_Material for the task_:
*-*-*
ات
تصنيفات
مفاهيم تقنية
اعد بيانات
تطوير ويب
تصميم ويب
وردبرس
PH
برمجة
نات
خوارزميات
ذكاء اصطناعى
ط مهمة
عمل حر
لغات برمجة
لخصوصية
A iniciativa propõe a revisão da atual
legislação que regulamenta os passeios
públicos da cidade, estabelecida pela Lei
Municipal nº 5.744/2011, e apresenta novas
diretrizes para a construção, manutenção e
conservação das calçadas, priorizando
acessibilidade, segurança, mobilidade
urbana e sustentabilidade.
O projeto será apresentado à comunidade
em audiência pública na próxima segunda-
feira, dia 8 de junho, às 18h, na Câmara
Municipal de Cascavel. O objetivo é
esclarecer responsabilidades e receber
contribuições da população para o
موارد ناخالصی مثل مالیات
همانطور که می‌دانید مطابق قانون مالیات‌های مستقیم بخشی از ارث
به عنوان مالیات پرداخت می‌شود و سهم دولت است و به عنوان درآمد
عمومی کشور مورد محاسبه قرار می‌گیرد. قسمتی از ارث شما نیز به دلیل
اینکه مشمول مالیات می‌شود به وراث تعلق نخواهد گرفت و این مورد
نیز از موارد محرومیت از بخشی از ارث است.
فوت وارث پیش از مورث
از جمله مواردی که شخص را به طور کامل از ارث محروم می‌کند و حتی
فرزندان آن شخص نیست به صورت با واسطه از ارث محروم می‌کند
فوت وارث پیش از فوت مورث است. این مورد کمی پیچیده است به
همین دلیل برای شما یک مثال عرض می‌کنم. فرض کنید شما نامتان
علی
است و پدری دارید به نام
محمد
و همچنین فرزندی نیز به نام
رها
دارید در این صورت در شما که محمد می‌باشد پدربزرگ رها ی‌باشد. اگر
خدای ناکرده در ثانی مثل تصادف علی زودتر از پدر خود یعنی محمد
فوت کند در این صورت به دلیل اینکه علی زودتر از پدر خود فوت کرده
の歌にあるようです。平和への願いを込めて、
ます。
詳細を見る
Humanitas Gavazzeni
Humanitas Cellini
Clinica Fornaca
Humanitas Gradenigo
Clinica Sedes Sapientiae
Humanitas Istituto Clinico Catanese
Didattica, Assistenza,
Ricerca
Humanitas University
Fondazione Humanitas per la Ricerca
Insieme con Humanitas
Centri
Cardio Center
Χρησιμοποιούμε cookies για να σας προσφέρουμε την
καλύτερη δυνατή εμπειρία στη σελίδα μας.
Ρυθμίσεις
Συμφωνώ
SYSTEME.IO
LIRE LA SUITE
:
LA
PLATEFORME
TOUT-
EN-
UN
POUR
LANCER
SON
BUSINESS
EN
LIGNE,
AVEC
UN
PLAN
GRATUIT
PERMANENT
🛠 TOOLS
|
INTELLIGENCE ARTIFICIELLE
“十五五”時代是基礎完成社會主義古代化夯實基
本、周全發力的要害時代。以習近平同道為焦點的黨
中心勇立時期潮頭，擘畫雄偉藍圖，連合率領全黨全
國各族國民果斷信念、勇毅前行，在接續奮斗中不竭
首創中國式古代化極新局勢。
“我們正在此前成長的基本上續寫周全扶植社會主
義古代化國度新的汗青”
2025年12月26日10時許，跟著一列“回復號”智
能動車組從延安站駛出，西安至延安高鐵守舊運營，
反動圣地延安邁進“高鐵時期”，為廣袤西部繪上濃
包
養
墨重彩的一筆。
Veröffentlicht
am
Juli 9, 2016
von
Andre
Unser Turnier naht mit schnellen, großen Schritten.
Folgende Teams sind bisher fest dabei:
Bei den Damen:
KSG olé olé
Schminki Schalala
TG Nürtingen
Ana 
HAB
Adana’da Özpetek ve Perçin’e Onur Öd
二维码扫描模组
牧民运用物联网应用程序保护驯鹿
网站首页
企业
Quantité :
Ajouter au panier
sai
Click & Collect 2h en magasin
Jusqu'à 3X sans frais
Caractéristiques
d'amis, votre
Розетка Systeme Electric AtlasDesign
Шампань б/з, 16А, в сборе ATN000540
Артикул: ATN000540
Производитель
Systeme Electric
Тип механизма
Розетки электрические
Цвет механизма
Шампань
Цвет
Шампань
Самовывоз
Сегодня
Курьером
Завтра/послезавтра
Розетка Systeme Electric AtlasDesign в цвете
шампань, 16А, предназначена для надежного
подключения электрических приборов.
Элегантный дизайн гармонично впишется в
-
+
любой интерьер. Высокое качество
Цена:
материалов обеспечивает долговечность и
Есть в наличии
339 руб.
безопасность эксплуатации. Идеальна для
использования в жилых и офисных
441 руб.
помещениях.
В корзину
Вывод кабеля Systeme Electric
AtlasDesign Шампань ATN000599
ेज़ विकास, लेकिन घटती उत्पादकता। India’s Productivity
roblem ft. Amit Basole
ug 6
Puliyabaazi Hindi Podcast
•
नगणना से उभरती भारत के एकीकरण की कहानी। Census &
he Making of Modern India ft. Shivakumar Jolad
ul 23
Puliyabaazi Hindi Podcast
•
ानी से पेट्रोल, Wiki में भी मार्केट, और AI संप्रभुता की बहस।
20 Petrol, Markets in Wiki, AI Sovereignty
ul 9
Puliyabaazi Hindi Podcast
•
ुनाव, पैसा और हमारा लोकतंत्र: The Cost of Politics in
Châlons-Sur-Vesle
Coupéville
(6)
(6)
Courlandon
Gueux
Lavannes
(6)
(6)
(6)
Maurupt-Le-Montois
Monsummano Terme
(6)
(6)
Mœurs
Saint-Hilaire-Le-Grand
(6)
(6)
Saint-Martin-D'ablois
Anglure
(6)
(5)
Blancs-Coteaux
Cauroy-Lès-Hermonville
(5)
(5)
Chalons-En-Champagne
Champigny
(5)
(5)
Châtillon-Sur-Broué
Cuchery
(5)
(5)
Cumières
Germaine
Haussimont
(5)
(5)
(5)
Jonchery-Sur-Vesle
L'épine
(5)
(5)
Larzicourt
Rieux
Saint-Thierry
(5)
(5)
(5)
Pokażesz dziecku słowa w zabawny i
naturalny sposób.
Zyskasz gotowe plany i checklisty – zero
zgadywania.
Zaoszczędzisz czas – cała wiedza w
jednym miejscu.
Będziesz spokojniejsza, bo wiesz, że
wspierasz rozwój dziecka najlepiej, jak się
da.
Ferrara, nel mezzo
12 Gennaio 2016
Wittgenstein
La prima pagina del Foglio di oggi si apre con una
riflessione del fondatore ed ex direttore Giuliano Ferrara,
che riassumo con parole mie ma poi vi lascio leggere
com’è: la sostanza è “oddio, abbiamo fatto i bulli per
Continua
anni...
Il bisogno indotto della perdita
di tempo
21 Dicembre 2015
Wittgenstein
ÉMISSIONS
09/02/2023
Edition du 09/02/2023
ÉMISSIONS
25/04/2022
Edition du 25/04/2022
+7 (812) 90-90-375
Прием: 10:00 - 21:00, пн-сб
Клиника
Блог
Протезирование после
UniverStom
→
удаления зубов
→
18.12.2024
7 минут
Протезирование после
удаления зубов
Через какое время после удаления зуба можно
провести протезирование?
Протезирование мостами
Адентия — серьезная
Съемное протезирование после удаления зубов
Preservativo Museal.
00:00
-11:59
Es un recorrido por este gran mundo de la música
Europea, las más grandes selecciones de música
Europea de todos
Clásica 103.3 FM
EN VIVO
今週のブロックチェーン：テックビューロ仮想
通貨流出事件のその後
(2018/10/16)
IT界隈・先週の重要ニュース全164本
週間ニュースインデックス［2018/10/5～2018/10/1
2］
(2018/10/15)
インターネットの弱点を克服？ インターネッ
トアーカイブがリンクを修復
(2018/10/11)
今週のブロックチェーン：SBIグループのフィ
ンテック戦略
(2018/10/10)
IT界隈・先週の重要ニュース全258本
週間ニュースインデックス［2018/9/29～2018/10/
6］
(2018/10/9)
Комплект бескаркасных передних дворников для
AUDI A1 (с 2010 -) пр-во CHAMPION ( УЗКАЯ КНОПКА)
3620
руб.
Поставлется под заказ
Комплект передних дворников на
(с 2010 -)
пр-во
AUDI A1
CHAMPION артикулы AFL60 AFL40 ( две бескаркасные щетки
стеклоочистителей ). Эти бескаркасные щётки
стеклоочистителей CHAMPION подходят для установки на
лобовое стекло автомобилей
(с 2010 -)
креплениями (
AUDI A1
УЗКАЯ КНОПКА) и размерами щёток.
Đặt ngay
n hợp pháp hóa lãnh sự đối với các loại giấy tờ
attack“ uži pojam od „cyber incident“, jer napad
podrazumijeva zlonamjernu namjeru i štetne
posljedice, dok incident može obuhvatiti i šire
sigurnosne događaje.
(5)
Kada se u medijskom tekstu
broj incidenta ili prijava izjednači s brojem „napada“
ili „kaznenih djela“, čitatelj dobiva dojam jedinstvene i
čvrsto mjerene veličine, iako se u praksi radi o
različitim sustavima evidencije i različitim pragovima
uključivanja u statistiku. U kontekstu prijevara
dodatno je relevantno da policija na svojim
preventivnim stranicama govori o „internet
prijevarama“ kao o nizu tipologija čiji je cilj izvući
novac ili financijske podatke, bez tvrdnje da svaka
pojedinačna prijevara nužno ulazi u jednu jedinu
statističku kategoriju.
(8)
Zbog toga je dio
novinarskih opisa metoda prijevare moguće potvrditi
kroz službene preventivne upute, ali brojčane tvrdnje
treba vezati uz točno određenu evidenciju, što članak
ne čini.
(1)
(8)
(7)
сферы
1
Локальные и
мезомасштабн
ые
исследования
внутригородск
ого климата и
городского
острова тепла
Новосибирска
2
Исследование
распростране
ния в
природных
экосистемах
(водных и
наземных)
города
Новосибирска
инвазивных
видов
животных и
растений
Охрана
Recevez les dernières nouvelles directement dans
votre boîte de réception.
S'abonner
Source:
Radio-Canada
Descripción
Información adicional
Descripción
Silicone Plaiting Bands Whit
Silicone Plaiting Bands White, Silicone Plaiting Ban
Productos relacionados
*-*-*
Please reproduce word for word the stretch of the entries above from their first line through the line that contains "esclarecer responsabilidades e receber".

ات
تصنيفات
مفاهيم تقنية
اعد بيانات
تطوير ويب
تصميم ويب
وردبرس
PH
برمجة
نات
خوارزميات
ذكاء اصطناعى
ط مهمة
عمل حر
لغات برمجة
لخصوصية
A iniciativa propõe a revisão da atual
legislação que regulamenta os passeios
públicos da cidade, estabelecida pela Lei
Municipal nº 5.744/2011, e apresenta novas
diretrizes para a construção, manutenção e
conservação das calçadas, priorizando
acessibilidade, segurança, mobilidade
urbana e sustentabilidade.
O projeto será apresentado à comunidade
em audiência pública na próxima segunda-
feira, dia 8 de junho, às 18h, na Câmara
Municipal de Cascavel. O objetivo é
esclarecer responsabilidades e receber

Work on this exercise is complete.